Immaginate invece un Salvini condannato. Alla Donald Trump, se vogliamo. O alla Silvio Pellico. La faccia fiera davanti alla telecamere, il video ad hoc, preparato per l’occasione, con le luci scure e le parole fiere e commosse, quel «tintinnar di manette» che avrebbe il suono di un dolce carillon. E lui a evocare i giudici comunisti, l’Italia che si fa comandare dalle Ong. E poi, ancora, l’idea dei manifesti, ma perché no, anche delle tazze – sarebbero un gadget ricercatissimo a Pontida e non solo – con la sua faccia e la scritta «Wanted». E il vittimismo da interpretare nei salotti in tv, per fare salire i sondaggi e dettare l’agenda della campagna elettorale da qui a quando si voterà. Magari ci viene fuori un libro di memorie, una serie su Netflix. Salvini condannato è il politico del futuro. Salvini assolto è un triste guappo che recita il suo solito copione.

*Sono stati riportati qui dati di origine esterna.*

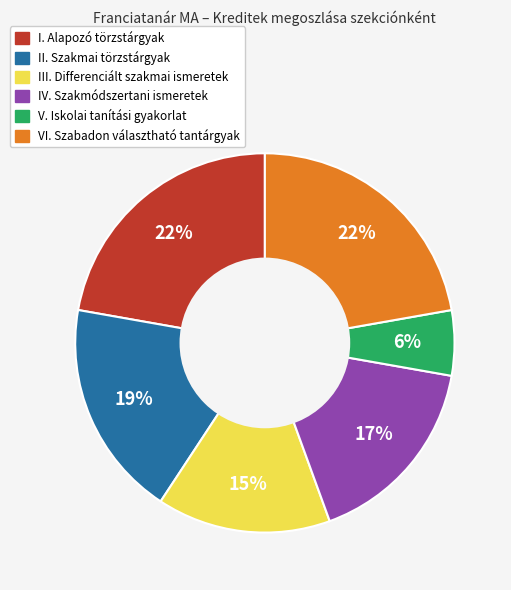

True or false: I. Alapozó törzstárgyak accounts for 33% of the total.

False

Salvini leader delle vittime della mala giustizia che più mala non si può, quella politicizzata dalle toghe «comuniste». E ironia della sorte lo farà, se condannato, al minuto zero della sua nuova vita da «martire per la difesa dei confini d’Italia», proprio nella terra e nella città che più di tutti, in questi anni, ha pagato un tributo di sangue per i suoi eroi che l’Italia, la sua dignità, hanno cercato di difenderla davvero.